Jesse shook his head.
“What else . . . oh, and then I found his wristwatch under my mom’s bed and for some strange reason became completely attached to it. The night you saw me at the river, I wasn’t there to meet Patrick. I was going to throw the watch in and sink it. But then I couldn’t and broke down and cried. So I buried it out at Shady Grove, even though the police were looking for it.”
I peeked at Jesse, expecting disgust or shock. He just nodded.
“Next, I bet you didn’t know that I got a big fat rejection letter from Smith. And instead of inviting me to be a student, they attached a letter from some spinster writer who’s asking me to come clean her house in Northampton.”
Jesse perked up.
“That’s humiliating, but not as humiliating as my new friend Charlotte finding out from her cousin here in New Orleans that she’s invited the daughter of a prostitute to her summer home in the Berkshires.”
I took a breath and looked at Jesse. “God, that felt so good.”
He slid over toward me.
“Yeah? You likin’ Alabama so far?”
“Loving Alabama.” Thousands of pounds lifted from my shoulders and flew out the window of Jesse’s car.
“Is that all you got?” asked Jesse.
“Nope. Here’s one to add to the humiliation pile. Not only am I the daughter of a prostitute, I’m named after one. Josie Arlington, brothel madam, had a five-dollar house on Basin Street.
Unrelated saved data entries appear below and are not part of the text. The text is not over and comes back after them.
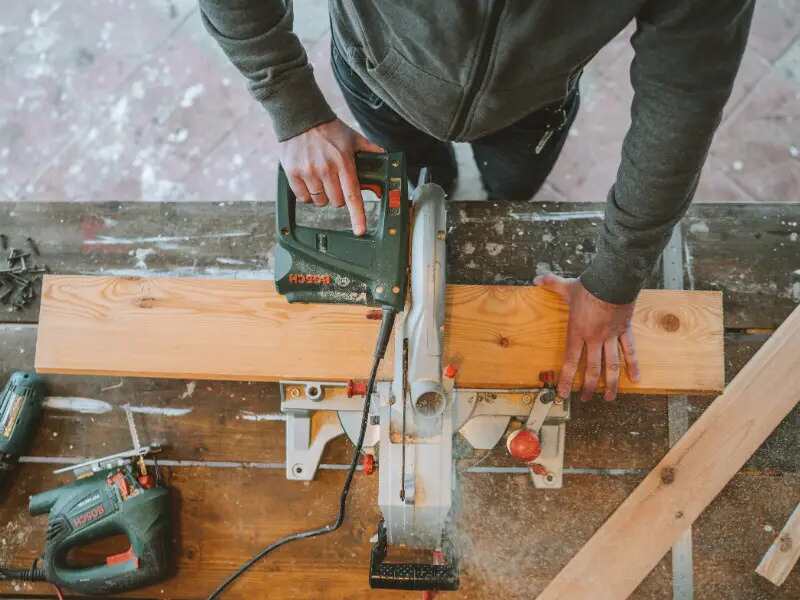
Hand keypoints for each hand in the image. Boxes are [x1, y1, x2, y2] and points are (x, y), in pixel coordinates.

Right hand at [280, 118, 383, 235]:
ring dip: (322, 196)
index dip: (358, 216)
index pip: (352, 195)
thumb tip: (386, 156)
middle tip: (335, 181)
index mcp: (343, 163)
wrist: (301, 117)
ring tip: (321, 179)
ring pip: (320, 201)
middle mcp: (326, 169)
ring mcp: (308, 172)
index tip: (360, 230)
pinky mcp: (293, 174)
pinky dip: (307, 194)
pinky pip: (303, 198)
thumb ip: (370, 149)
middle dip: (338, 196)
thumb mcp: (353, 137)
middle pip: (336, 202)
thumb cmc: (329, 129)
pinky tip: (309, 180)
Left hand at [534, 273, 640, 401]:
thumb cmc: (590, 285)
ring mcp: (611, 336)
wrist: (614, 280)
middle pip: (592, 369)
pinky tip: (636, 378)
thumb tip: (536, 278)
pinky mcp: (624, 331)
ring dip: (611, 384)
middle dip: (589, 387)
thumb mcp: (567, 286)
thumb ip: (551, 284)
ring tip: (610, 398)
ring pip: (612, 365)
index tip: (564, 394)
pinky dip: (633, 365)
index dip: (567, 379)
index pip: (570, 361)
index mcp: (577, 331)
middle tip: (586, 399)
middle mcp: (594, 338)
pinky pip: (630, 351)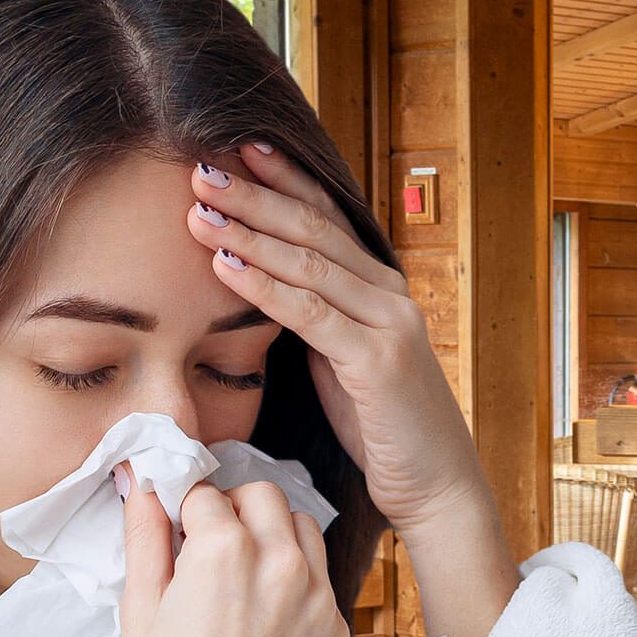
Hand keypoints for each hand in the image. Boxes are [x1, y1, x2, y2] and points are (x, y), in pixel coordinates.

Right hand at [115, 463, 349, 636]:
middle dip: (232, 510)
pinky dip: (293, 579)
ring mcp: (318, 594)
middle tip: (205, 549)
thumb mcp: (139, 611)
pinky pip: (320, 578)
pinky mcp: (337, 627)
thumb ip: (145, 537)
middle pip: (262, 496)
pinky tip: (262, 619)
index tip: (174, 529)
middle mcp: (282, 561)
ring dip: (271, 534)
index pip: (204, 493)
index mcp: (225, 549)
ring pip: (302, 527)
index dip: (183, 509)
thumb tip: (143, 485)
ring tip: (238, 578)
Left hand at [186, 146, 520, 636]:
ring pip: (310, 262)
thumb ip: (318, 324)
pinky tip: (224, 268)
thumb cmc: (386, 431)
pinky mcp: (378, 362)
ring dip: (249, 232)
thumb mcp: (345, 364)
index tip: (237, 150)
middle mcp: (390, 296)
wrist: (437, 486)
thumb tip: (269, 293)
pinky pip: (310, 314)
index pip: (327, 219)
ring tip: (199, 210)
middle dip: (254, 195)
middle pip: (315, 228)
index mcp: (381, 291)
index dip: (283, 181)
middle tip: (200, 166)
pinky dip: (264, 286)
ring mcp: (389, 325)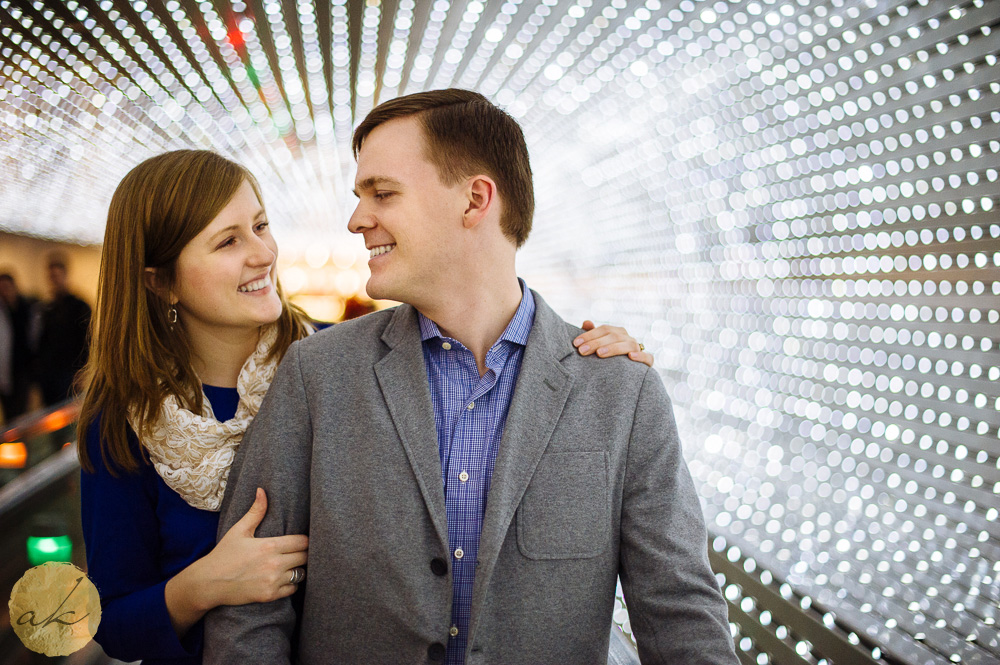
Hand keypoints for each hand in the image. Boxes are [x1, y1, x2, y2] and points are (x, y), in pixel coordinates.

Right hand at [202, 488, 308, 605]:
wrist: (208, 583)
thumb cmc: (224, 555)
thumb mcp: (238, 530)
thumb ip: (255, 512)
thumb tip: (262, 491)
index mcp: (269, 546)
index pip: (302, 542)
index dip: (305, 540)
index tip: (300, 541)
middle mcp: (274, 564)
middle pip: (305, 557)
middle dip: (304, 554)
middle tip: (298, 552)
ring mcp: (272, 581)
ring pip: (301, 574)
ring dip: (298, 569)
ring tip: (292, 565)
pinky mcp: (269, 595)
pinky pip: (292, 589)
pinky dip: (291, 585)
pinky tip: (284, 579)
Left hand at [574, 320, 653, 366]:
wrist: (627, 374)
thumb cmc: (607, 358)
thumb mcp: (598, 346)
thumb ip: (592, 335)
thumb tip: (586, 322)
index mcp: (617, 332)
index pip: (604, 329)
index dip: (589, 335)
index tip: (576, 344)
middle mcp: (628, 338)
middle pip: (613, 336)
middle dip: (596, 343)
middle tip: (582, 351)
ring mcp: (638, 349)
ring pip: (628, 345)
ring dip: (614, 348)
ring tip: (599, 354)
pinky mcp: (647, 362)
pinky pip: (647, 357)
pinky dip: (640, 356)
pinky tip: (630, 357)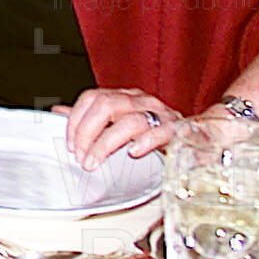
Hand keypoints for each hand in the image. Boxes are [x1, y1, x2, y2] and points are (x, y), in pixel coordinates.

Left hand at [55, 87, 177, 169]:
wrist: (201, 134)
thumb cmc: (155, 131)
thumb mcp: (119, 124)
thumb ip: (91, 119)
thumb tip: (58, 113)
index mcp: (124, 97)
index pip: (93, 97)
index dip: (76, 119)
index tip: (69, 143)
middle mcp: (140, 101)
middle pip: (107, 105)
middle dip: (87, 131)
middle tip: (80, 155)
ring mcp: (160, 114)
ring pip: (130, 120)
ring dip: (106, 142)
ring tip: (94, 161)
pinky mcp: (178, 130)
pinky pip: (161, 132)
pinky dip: (145, 141)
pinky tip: (133, 152)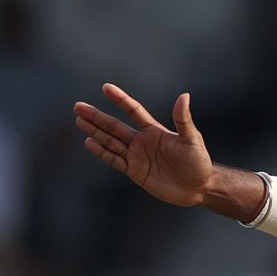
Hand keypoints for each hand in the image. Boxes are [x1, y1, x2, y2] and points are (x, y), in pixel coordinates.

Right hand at [73, 84, 213, 207]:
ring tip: (79, 120)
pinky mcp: (135, 172)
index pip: (133, 111)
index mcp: (154, 130)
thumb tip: (184, 96)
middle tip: (78, 106)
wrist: (198, 187)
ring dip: (95, 131)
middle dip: (96, 116)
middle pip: (114, 126)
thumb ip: (183, 120)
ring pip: (110, 142)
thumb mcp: (192, 140)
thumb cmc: (199, 162)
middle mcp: (142, 141)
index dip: (120, 99)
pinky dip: (102, 152)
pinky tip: (89, 142)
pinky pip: (115, 160)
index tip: (105, 88)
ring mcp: (137, 156)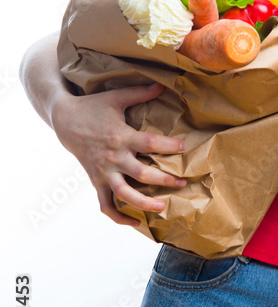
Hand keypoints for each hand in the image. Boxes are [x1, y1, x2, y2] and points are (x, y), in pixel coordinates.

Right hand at [52, 82, 185, 225]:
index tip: (184, 148)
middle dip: (164, 179)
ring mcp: (104, 172)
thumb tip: (162, 84)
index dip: (168, 146)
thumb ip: (140, 93)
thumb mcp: (116, 97)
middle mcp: (113, 157)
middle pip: (141, 174)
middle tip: (182, 182)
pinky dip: (118, 217)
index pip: (149, 144)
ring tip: (163, 207)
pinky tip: (135, 222)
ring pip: (124, 194)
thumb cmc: (94, 107)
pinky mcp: (96, 181)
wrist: (65, 121)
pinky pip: (105, 205)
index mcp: (121, 136)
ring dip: (144, 203)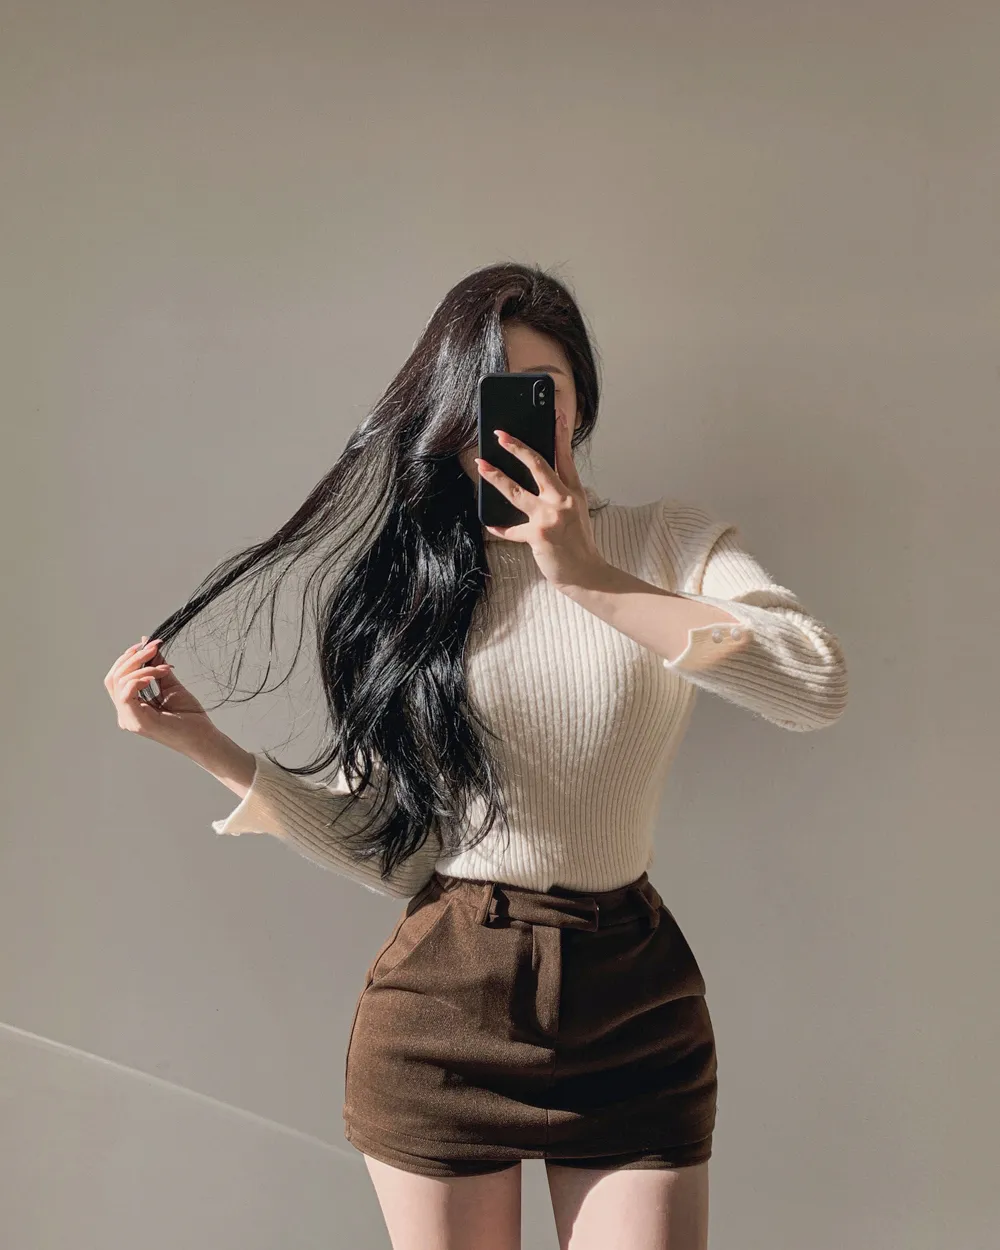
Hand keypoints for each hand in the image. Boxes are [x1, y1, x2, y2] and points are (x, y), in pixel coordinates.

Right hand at [104, 636, 214, 751]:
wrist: (204, 738)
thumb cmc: (189, 717)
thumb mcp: (170, 684)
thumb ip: (157, 666)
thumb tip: (148, 643)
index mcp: (131, 707)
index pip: (117, 677)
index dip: (129, 657)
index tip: (148, 644)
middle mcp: (126, 714)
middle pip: (114, 677)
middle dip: (133, 657)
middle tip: (153, 648)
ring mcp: (129, 719)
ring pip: (119, 682)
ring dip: (142, 667)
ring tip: (164, 667)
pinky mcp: (138, 722)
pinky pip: (126, 695)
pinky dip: (138, 679)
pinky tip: (155, 676)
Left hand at [475, 409, 605, 588]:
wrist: (586, 573)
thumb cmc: (578, 543)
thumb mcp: (576, 511)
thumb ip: (559, 493)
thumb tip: (536, 475)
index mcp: (574, 492)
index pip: (565, 457)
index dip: (559, 434)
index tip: (553, 415)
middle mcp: (563, 500)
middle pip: (539, 465)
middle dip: (518, 447)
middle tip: (501, 435)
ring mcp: (550, 517)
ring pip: (516, 490)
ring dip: (496, 476)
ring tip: (481, 465)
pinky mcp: (537, 535)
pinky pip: (511, 529)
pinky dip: (500, 527)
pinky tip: (490, 523)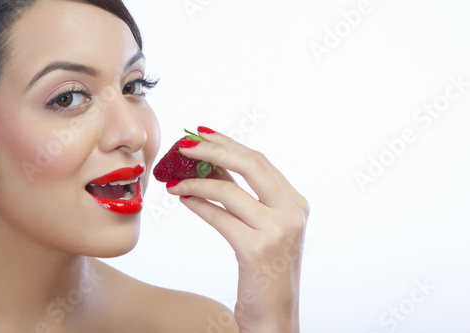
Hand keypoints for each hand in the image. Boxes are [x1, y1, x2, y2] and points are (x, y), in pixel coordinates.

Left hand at [166, 127, 308, 332]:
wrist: (274, 316)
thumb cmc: (265, 272)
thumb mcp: (262, 228)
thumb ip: (242, 197)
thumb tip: (210, 168)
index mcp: (296, 203)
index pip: (260, 161)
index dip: (229, 143)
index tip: (203, 133)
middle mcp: (292, 212)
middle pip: (251, 163)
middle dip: (214, 148)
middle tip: (185, 145)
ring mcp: (278, 230)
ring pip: (230, 190)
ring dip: (196, 180)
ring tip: (174, 179)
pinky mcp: (257, 249)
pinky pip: (219, 216)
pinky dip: (197, 204)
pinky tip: (183, 198)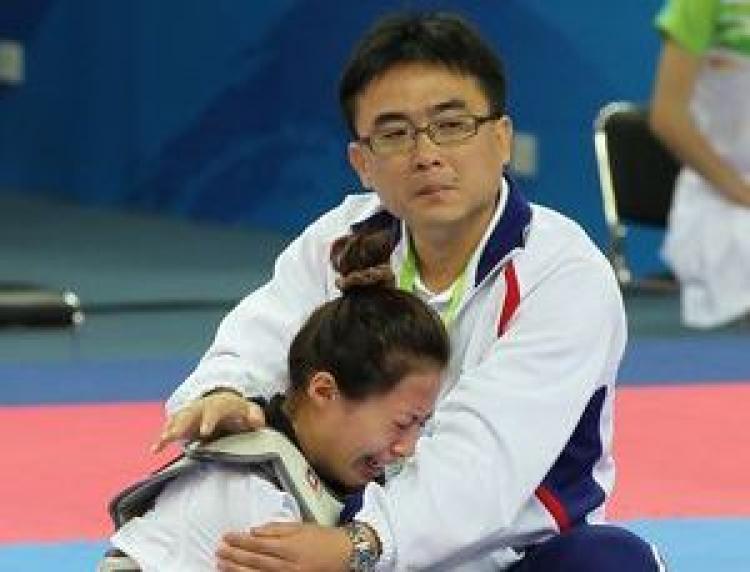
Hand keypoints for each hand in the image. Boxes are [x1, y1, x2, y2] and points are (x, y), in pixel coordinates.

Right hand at [152, 390, 264, 452]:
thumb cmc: (238, 411)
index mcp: (219, 404)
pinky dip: (163, 438)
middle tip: (172, 436)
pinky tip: (155, 449)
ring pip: (177, 419)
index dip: (208, 420)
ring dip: (169, 430)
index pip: (214, 410)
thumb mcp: (250, 411)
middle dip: (181, 424)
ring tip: (161, 443)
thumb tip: (257, 422)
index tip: (204, 432)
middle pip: (190, 413)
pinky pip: (170, 428)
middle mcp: (201, 406)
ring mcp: (190, 413)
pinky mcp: (182, 422)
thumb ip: (254, 415)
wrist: (224, 403)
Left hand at [216, 522, 350, 571]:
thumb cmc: (324, 539)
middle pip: (254, 561)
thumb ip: (276, 529)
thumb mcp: (301, 527)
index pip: (258, 544)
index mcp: (289, 547)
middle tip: (219, 550)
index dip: (240, 541)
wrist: (344, 554)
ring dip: (236, 570)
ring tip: (222, 564)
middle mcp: (287, 565)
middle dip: (234, 556)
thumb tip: (254, 530)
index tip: (226, 537)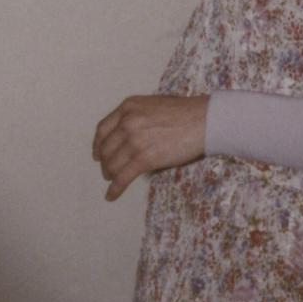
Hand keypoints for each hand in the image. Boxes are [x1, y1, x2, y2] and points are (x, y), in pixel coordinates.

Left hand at [92, 94, 208, 200]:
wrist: (204, 120)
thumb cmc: (185, 112)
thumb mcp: (153, 105)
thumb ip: (137, 117)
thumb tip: (129, 136)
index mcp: (128, 107)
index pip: (103, 129)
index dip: (98, 144)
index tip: (97, 154)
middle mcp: (127, 122)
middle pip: (106, 148)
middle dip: (105, 162)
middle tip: (107, 171)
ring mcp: (134, 140)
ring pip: (112, 164)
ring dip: (110, 175)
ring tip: (112, 181)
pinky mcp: (144, 158)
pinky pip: (122, 177)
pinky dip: (115, 189)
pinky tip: (111, 196)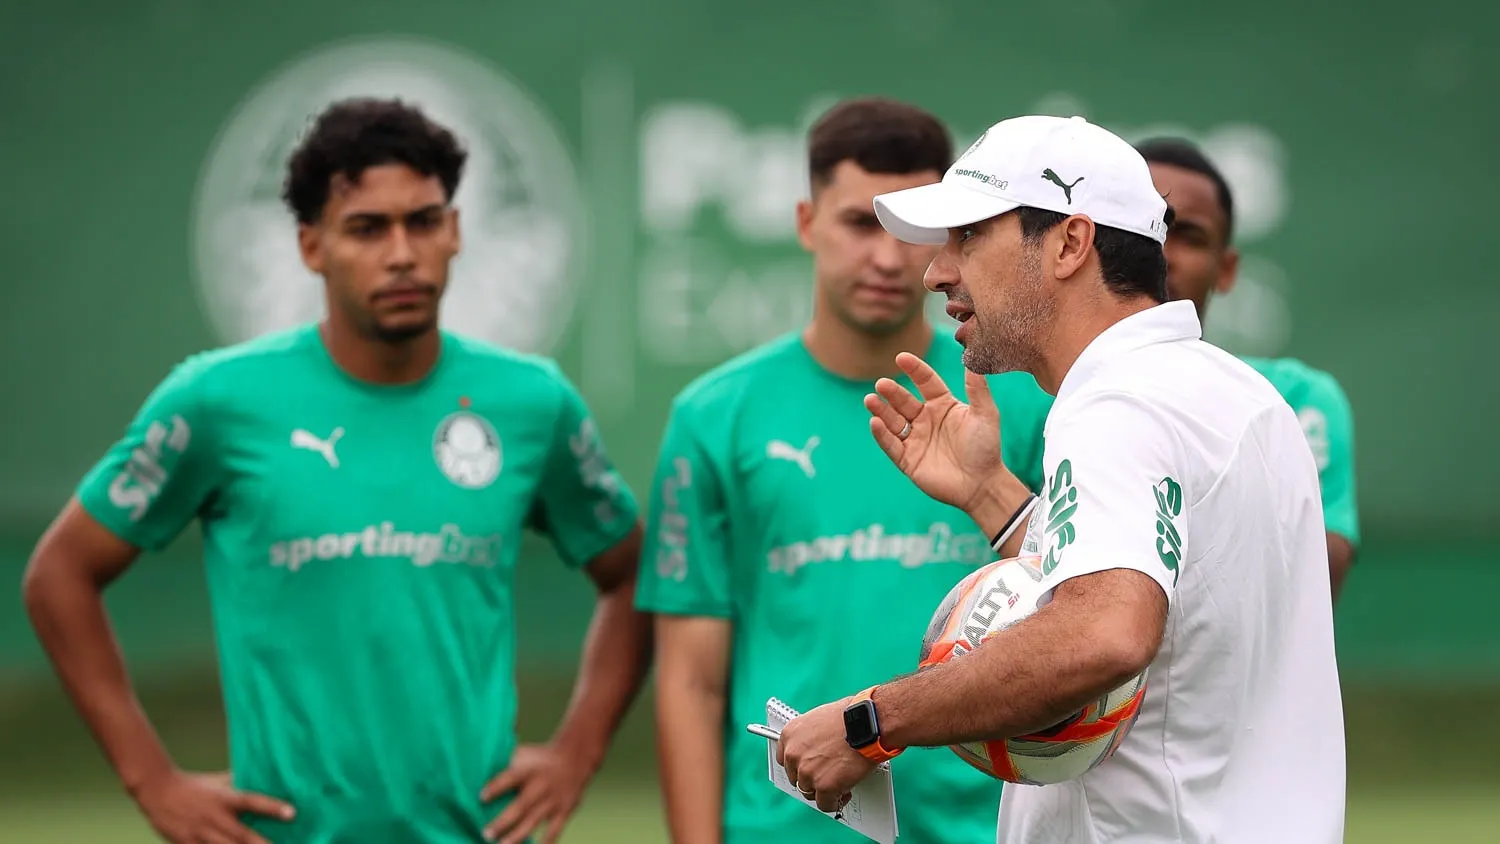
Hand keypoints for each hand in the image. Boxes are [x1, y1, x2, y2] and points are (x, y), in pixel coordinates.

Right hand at [131, 769, 293, 843]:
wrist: (157, 791)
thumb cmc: (194, 785)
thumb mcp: (218, 781)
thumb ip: (240, 782)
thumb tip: (264, 777)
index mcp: (225, 798)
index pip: (252, 801)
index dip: (272, 808)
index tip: (292, 813)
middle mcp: (214, 817)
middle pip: (241, 835)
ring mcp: (200, 834)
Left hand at [481, 742, 595, 843]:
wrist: (575, 758)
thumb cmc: (539, 759)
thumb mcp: (524, 755)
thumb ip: (505, 765)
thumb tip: (478, 773)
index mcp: (528, 770)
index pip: (510, 778)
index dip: (496, 787)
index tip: (481, 797)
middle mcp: (541, 785)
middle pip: (521, 805)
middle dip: (503, 821)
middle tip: (486, 834)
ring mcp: (553, 800)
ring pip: (534, 820)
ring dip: (517, 835)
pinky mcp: (564, 811)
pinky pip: (554, 830)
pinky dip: (545, 842)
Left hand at [776, 699, 875, 813]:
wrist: (867, 723)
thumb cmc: (851, 717)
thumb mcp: (820, 719)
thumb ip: (812, 738)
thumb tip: (816, 748)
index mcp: (791, 734)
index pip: (785, 759)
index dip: (799, 766)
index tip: (809, 767)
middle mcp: (794, 754)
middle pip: (797, 777)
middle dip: (812, 778)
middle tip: (828, 775)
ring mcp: (807, 772)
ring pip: (809, 792)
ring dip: (823, 790)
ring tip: (839, 782)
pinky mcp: (824, 786)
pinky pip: (825, 804)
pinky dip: (835, 802)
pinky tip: (844, 792)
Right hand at [865, 352, 1011, 512]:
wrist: (982, 484)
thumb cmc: (986, 448)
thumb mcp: (985, 414)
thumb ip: (977, 387)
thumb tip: (975, 356)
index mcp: (943, 406)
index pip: (925, 382)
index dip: (914, 370)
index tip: (901, 358)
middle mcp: (926, 420)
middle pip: (904, 401)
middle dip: (891, 392)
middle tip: (881, 384)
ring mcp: (915, 440)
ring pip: (893, 421)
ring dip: (881, 410)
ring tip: (870, 399)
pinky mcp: (907, 460)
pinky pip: (891, 445)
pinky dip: (881, 434)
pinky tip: (875, 423)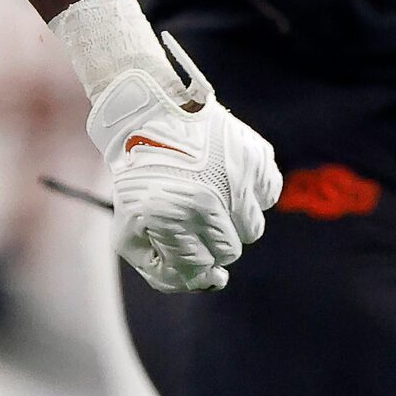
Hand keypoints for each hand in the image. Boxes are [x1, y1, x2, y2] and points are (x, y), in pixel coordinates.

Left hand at [88, 35, 280, 293]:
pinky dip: (250, 193)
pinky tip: (225, 174)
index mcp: (170, 218)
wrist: (148, 112)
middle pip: (229, 251)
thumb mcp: (129, 226)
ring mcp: (235, 179)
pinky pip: (267, 197)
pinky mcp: (256, 159)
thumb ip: (162, 269)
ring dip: (231, 218)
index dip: (188, 259)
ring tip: (207, 191)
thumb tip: (210, 284)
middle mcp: (206, 201)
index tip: (177, 239)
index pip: (201, 268)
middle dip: (210, 240)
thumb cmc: (138, 173)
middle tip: (190, 213)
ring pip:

For an extra fee, she offered some kind of French sex circus. And I’m named after her.”
“Ding!” Jesse hit a nonexistent bell in front of us. “Ladies and gentlemen, we have a match. The two kids both have hand-me-down names of the ill repute.” Jesse turned to me. “But actually, I win. You’re named after a madam. I’m named after a murderer. So mine’s worse.”
My mouth fell open.
“Yeah, my criminal of a father named me Jesse, after Jesse James. Told me to grow up a good outlaw and live up to my name. I tell ya, I really hope that my father never meets your mother.”
“Have you ever thought of changing your name?”
“Nah, Jesse Thierry is who I am.”
“I want to change mine. Willie said I should change my last name.”
“Last name might be a good idea, but don’t change Josie,” he said.
“No?”
“Nope.” He fiddled with a knob on the dash. “I like the way it feels when I say it.”
The cuff on Jesse’s white dress shirt was open at the wrist. I reached for it and slowly began folding it back. He stared at my hands as they touched his forearm. My fingers didn’t ball into a fist, just trailed lightly up and down his skin. He looked at me. I looked right back.
“Okay,” I said. “Your turn. What don’t I know about Jesse Thierry?”
“What don’t you know?” Jesse slid his arm around my shoulders and pulled me close. “Maybe that I really wanna kiss you right now.”
FIFTY-EIGHT
“We don’t have a choice. Willie’s attorney has requested us. He has questions,” I said.
“Well, it makes me nervous,” said Cokie. “I don’t want to go sittin’ with no lawyer rattlin’ ’bout Willie. Willie never liked no one talkin’ ’bout her business, and I ain’t about to start now, even if she gone. So I’m not sayin’ nothin’. We’ll let Sadie do all the talkin’.”
Sadie reached forward from the back of the cab and swatted Cokie across the side of the head. Sadie was nervous too. She and Cokie both had their church clothes on and had been bickering since we got in the cab. I was more than nervous, but not about the attorney. The law office was in the Hibernia Bank Building, one floor below John Lockwell’s office. Just the thought of him brought bile to the back of my throat. I had pushed the meeting with the attorney back two weeks but couldn’t delay it any longer.